Losing muscle is not generally healthy, slows our metabolism and can be debilitating in the long run when it comes to daily functioning. Therefore, the goal is to lose only body fat during weight loss unless you are extremely overweight. In the latter situation it's normal to lose a small amount of muscle since as you gained weight, even if not exercising, about 25% of the weight gained was muscle, which is needed to carry the extra body fat. Below are other facts on why losing fat only is the best course and why we recommend using changes in body fat to gauge your results whenever possible. By measuring body fat you can see exactly how much fat and/or muscle is lost or gained and it also shows you why your weight might not change but your body fat has, meaning you added valuable muscle.
- Calories are burned in muscle tissue. One pound of lean body mass burns approximately ~6 calories per pound per day at rest and much more when moving. Conversely, body fat is a storehouse for calories. One pound of fat only burns ~2.1 calories per pound per day and stores 3,500 calories of energy. Adding or maintaining muscle keeps the metabolism revved up.
- When losing weight quickly (more than 1.5 pounds per week), ~25% of the weight lost is from lean muscle tissue unless you are supplementing your diet. Losing muscle makes weight regain more likely.
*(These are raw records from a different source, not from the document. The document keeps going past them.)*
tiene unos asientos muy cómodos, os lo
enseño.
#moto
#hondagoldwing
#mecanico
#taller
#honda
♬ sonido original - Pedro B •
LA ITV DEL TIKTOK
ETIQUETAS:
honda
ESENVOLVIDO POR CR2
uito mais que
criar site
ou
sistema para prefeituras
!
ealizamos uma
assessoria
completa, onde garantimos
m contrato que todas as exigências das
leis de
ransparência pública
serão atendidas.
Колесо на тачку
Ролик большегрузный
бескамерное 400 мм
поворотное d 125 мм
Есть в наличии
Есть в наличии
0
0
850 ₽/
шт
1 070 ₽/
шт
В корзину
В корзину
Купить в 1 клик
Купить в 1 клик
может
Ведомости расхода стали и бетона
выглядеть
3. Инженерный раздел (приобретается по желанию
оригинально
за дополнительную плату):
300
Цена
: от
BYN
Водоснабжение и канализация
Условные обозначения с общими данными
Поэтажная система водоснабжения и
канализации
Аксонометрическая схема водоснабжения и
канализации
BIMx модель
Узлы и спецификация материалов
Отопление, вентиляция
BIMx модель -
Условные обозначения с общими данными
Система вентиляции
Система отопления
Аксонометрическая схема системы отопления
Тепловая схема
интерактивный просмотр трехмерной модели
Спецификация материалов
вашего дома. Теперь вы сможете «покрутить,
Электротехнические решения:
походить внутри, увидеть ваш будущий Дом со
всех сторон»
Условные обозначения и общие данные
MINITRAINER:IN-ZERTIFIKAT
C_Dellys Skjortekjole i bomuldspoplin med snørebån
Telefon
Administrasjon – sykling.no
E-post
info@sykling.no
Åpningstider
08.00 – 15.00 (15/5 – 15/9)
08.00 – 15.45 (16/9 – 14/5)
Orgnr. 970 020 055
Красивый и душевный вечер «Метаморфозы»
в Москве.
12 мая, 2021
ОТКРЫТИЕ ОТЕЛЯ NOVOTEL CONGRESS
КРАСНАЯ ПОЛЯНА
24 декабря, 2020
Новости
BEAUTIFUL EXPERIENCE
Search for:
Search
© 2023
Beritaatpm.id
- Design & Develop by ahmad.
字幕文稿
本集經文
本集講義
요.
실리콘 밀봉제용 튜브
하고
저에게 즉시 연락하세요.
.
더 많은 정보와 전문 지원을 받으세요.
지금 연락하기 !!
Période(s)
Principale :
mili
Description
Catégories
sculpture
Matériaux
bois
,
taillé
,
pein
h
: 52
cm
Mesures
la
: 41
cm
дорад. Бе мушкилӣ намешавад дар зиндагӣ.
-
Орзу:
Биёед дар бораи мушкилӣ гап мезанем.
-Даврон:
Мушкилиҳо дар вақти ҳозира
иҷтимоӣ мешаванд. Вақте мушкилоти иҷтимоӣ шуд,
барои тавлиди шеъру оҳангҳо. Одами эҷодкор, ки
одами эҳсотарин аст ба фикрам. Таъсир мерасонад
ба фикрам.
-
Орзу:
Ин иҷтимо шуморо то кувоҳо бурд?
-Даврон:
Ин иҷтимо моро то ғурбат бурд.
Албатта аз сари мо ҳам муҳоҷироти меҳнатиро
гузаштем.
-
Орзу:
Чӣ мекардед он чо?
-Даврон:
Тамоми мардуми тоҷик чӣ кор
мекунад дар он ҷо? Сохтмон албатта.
- Muscle tissue is more dense and more attractive than fat tissue because it is 70 percent water and firm, while fat is approximately 20 percent water and uneven tissue
- Rapid weight loss and under-eating cause muscle tissue to be used for energy, which decreases metabolism
- Providing your body with the food and nutrients it needs will sufficiently fuel working muscles, initiate fat loss and develop a healthier metabolism.